Work item:
Within the listing, each line that has the string "pinky" should be copied.

Given records:
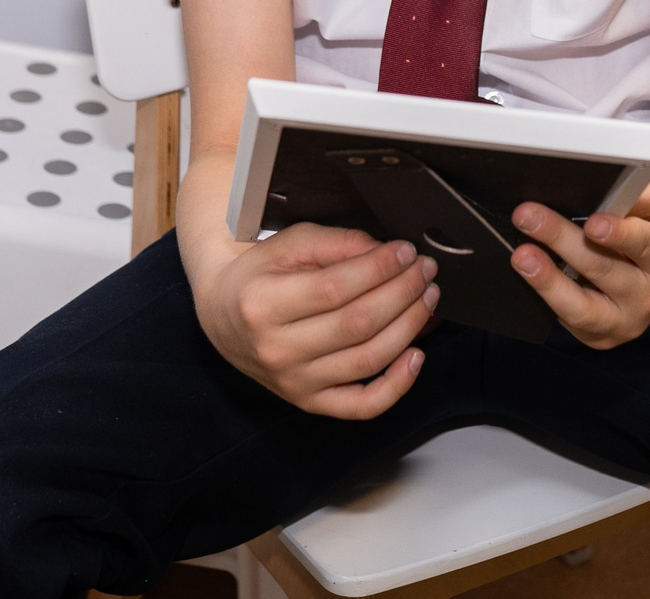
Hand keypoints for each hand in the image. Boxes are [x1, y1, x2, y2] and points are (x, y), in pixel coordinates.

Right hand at [193, 224, 438, 417]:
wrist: (222, 314)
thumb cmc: (258, 276)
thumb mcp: (289, 243)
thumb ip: (338, 242)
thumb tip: (387, 252)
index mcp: (263, 304)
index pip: (336, 288)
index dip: (380, 268)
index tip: (406, 252)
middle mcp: (276, 350)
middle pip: (357, 324)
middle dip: (403, 292)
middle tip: (425, 270)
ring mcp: (294, 382)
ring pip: (367, 360)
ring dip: (409, 327)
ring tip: (427, 298)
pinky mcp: (309, 402)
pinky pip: (362, 406)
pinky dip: (397, 385)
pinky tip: (416, 355)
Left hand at [509, 177, 649, 348]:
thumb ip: (642, 191)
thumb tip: (613, 180)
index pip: (645, 245)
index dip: (619, 235)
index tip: (593, 223)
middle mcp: (648, 295)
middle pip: (603, 270)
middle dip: (562, 242)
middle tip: (529, 218)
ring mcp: (623, 321)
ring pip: (582, 308)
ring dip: (548, 281)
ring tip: (522, 257)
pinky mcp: (599, 336)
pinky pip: (567, 320)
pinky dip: (545, 296)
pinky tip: (528, 274)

Answer for the task:
pinky mcp: (309, 402)
pinky pip: (362, 406)
pinky dip: (397, 385)
pinky tip: (416, 355)
pinky mcp: (599, 336)
pinky pip: (567, 320)
pinky dip: (545, 296)
pinky tip: (528, 274)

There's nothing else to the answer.